Un acte d’accusation supplémentaire a été préparé pour la tentative d’évasion.

Dans celui-ci, il est déclaré que : « ces crimes commis en France, en Allemagne, et en Turquie en 2013 et 2014 ne sont pas prescrits. Il est aussi clairement indiqué que la tentative d’évasion a été planifiée entre des individus en France et en Allemagne.

Omer Guney est décédé, mais aucune poursuite n’a été intentée contre Ruhi Semen et Umit Semen qui étaient les planificateurs et les principaux auteurs de la tentative d’évasion. Ruhi Semen et Umit Semen bénéficient-ils d’une immunité ? La tentative d’évasion a-t-elle cessé d’être un crime en France ou en Allemagne ?

Les membres du MIT détenus par les Forces de défense du peuple (HPG), Erhan Pekcetin, et Aydin Gunel, chef du département des ressources humaines nationales et internationales du MIT, ont déclaré qu’Omer Guney était bien un membre du MIT et ont donné une information très importante qui change le cours du procès du triple assassinat : 

Après une rencontre d’Omer Guney avec les membres du MIT, son billet de retour depuis Ankara pour Paris a été acheté par le MIT. Ce billet a été acheté à l’agence de Turkish Airlines (THY) à Ankara dans le quartier Yeni Mahalle, dans la résidence Bati Lojmanlari. 

Erhan Pekcetin a déclaré que ce sont les fonctionnaires du MIT et leurs familles qui vivent dans les logements de cette résidence, qu’un accès depuis l’extérieur à celle-ci n’est pas possible, et que de fait, ladite agence THY n’est accessible que pour les transactions de billets des fonctionnaires du MIT. Pekcetin a déclaré que les renseignements français avaient eu connaissance de cet élément et que sur la base de celui-ci, ils ont demandé des informations à propos d’Omer Guney au MIT mais qu’aucune réponse n’avait été donné.
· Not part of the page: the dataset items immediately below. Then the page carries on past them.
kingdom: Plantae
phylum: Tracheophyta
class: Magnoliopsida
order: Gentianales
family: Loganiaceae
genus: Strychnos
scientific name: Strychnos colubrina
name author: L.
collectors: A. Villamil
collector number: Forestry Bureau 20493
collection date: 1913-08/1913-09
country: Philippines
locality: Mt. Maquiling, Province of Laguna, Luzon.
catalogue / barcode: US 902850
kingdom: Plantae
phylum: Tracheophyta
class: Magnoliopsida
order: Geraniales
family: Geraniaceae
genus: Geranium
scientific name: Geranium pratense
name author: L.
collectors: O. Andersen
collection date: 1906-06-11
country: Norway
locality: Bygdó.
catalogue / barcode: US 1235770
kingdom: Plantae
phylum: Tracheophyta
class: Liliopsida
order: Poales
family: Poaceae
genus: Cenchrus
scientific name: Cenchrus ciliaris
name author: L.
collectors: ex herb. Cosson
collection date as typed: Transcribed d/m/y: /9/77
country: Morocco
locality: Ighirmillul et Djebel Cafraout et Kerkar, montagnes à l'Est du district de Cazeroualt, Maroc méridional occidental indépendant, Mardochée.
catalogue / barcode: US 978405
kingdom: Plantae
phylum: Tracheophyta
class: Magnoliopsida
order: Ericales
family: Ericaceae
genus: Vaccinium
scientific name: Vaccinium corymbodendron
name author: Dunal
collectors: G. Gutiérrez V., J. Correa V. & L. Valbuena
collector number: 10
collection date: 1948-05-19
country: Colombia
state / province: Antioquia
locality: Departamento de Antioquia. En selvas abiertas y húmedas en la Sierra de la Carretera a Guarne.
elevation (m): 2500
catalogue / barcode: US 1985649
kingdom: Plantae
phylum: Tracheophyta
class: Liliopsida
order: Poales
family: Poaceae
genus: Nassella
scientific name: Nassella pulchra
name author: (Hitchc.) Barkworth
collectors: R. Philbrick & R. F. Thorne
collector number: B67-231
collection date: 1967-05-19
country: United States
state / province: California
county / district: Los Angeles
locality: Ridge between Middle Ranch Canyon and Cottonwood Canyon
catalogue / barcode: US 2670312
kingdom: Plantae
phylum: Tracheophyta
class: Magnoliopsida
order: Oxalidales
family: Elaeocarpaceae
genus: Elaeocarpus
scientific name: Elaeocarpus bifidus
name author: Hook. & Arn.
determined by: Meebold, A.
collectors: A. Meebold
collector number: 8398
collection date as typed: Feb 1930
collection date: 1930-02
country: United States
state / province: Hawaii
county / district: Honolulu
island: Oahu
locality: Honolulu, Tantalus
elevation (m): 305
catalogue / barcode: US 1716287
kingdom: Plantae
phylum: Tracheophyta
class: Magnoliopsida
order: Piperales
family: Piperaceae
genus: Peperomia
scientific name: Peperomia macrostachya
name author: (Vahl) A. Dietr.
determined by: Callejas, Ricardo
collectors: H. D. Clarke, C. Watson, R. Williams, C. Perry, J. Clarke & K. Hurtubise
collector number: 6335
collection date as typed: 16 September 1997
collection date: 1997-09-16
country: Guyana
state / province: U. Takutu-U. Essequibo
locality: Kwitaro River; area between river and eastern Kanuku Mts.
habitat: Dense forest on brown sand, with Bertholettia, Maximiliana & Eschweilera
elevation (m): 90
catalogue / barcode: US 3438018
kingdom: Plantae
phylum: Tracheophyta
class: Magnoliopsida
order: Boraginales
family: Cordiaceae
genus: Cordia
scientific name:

D’après les informations fournies par les agents du MIT arrêtés, l’une des deux personnes ayant planifiés les assassinats avec Omer Guney est Kaan Ayik, haut gradé du MIT et le second, Oguz Yuret, est directeur de la branche du département des opérations contre le PKK à l’étranger du MIT.

Après les assassinats, les deux chefs de départements ont été récompensés par Tayyip Erdogan qui les a mutés à des postes supérieurs.

En plein milieu de Paris, les victimes des meurtres ordonnés par le MIT, ont été sacrifiées pour sauvegarder les intérêts commerciaux et les relations politiques de la France avec la Turquie.